┌────────

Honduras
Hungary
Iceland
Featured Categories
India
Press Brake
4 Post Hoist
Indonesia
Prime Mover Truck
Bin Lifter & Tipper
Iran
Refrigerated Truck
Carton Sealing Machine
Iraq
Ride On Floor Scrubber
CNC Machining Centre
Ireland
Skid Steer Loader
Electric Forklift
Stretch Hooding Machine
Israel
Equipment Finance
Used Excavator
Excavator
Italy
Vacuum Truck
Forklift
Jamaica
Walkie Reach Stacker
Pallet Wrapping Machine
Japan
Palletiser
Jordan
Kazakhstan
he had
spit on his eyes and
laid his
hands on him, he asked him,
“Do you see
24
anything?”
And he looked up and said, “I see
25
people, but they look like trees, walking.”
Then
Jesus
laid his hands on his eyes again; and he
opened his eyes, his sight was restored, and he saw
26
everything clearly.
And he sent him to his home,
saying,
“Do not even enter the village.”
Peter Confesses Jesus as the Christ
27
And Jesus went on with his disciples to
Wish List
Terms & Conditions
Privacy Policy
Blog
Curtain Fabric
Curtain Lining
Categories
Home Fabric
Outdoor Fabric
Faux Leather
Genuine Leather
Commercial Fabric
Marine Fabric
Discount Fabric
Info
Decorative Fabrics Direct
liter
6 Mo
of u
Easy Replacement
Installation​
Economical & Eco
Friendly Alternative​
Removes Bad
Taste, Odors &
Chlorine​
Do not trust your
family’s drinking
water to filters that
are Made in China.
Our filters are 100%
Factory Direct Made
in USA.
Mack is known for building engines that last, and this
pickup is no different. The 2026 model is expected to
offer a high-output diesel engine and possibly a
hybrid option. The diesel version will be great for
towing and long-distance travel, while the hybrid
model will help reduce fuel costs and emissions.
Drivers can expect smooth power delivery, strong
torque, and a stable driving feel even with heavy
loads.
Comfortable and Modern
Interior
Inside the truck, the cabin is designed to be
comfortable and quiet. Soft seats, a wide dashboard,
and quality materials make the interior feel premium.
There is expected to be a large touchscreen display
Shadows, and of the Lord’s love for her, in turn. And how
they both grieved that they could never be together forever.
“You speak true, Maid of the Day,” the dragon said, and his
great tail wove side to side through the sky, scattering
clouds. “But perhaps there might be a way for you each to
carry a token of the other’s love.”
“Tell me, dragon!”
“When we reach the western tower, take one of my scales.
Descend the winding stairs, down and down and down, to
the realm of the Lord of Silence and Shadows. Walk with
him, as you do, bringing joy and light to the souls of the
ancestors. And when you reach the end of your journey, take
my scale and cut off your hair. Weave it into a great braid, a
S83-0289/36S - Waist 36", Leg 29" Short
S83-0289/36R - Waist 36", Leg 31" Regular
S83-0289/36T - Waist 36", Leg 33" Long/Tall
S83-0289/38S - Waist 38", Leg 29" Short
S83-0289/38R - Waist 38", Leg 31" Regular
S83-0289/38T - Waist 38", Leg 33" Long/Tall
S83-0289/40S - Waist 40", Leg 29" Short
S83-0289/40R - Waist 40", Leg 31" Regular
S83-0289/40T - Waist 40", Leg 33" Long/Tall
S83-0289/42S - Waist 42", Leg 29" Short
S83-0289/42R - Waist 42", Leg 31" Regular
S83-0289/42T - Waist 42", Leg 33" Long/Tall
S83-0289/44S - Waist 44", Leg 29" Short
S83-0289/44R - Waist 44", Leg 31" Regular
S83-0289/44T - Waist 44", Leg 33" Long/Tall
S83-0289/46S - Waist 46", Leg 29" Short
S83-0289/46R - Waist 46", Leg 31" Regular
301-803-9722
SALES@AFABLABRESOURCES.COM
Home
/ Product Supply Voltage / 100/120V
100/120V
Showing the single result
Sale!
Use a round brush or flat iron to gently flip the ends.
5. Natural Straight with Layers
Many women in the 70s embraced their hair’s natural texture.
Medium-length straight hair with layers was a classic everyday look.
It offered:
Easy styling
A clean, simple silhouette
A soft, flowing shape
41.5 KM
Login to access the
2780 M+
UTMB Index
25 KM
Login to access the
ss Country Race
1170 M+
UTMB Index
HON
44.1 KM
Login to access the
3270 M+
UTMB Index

└────────

> _INSTRUCTIONS TO FOLLOW_
Retype all of the records above, word for word.

> _ANSWER BOX_
Honduras
Hungary
Iceland
Featured Categories
India
Press Brake
4 Post Hoist
Indonesia
Prime Mover Truck
Bin Lifter & Tipper
Iran
Refrigerated Truck
Carton Sealing Machine
Iraq
Ride On Floor Scrubber
CNC Machining Centre
Ireland
Skid Steer Loader
Electric Forklift
Stretch Hooding Machine
Israel
Equipment Finance
Used Excavator
Excavator
Italy
Vacuum Truck
Forklift
Jamaica
Walkie Reach Stacker
Pallet Wrapping Machine
Japan
Palletiser
Jordan
Kazakhstan
he had
spit on his eyes and
laid his
hands on him, he asked him,
“Do you see
24
anything?”
And he looked up and said, “I see
25
people, but they look like trees, walking.”
Then
Jesus
laid his hands on his eyes again; and he
opened his eyes, his sight was restored, and he saw
26
everything clearly.
And he sent him to his home,
saying,
“Do not even enter the village.”
Peter Confesses Jesus as the Christ
27
And Jesus went on with his disciples to
Wish List
Terms & Conditions
Privacy Policy
Blog
Curtain Fabric
Curtain Lining
Categories
Home Fabric
Outdoor Fabric
Faux Leather
Genuine Leather
Commercial Fabric
Marine Fabric
Discount Fabric
Info
Decorative Fabrics Direct
liter
6 Mo
of u
Easy Replacement
Installation​
Economical & Eco
Friendly Alternative​
Removes Bad
Taste, Odors &
Chlorine​
Do not trust your
family’s drinking
water to filters that
are Made in China.
Our filters are 100%
Factory Direct Made
in USA.
Mack is known for building engines that last, and this
pickup is no different. The 2026 model is expected to
offer a high-output diesel engine and possibly a
hybrid option. The diesel version will be great for
towing and long-distance travel, while the hybrid
model will help reduce fuel costs and emissions.
Drivers can expect smooth power delivery, strong
torque, and a stable driving feel even with heavy
loads.
Comfortable and Modern
Interior
Inside the truck, the cabin is designed to be
comfortable and quiet. Soft seats, a wide dashboard,
and quality materials make the interior feel premium.
There is expected to be a large touchscreen display
Shadows, and of the Lord’s love for her, in turn. And how
they both grieved that they could never be together forever.
“You speak true, Maid of the Day,” the dragon said, and his
great tail wove side to side through the sky, scattering
clouds. “But perhaps there might be a way for you each to
carry a token of the other’s love.”
“Tell me, dragon!”
“When we reach the western tower, take one of my scales.
Descend the winding stairs, down and down and down, to
the realm of the Lord of Silence and Shadows. Walk with
him, as you do, bringing joy and light to the souls of the
ancestors. And when you reach the end of your journey, take
my scale and cut off your hair. Weave it into a great braid, a
S83-0289/36S - Waist 36", Leg 29" Short
S83-0289/36R - Waist 36", Leg 31" Regular
S83-0289/36T - Waist 36", Leg 33" Long/Tall
S83-0289/38S - Waist 38", Leg 29" Short
S83-0289/38R - Waist 38", Leg 31" Regular
S83-0289/38T - Waist 38", Leg 33" Long/Tall
S83-0289/40S - Waist 40", Leg 29" Short
S83-0289/40R - Waist 40", Leg 31" Regular
S83-0289/40T - Waist 40", Leg 33" Long/Tall
S83-0289/42S - Waist 42", Leg 29" Short
S83-0289/42R - Waist 42", Leg 31" Regular
S83-0289/42T - Waist 42", Leg 33" Long/Tall
S83-0289/44S - Waist 44", Leg 29" Short
S83-0289/44R - Waist 44", Leg 31" Regular
S83-0289/44T - Waist 44", Leg 33" Long/Tall
S83-0289/46S - Waist 46", Leg 29" Short
S83-0289/46R - Waist 46", Leg 31" Regular
301-803-9722
SALES@AFABLABRESOURCES.COM
Home
/ Product Supply Voltage / 100/120V
100/120V
Showing the single result
Sale!
Use a round brush or flat iron to gently flip the ends.
5. Natural Straight with Layers
Many women in the 70s embraced their hair’s natural texture.
Medium-length straight hair with layers was a classic everyday look.
It offered:
Easy styling
A clean, simple silhouette
A soft, flowing shape
41.5 KM
Login to access the
2780 M+
UTMB Index
25 KM
Login to access the
ss Country Race
1170 M+
UTMB Index
HON
44.1 KM
Login to access the
3270 M+
UTMB Index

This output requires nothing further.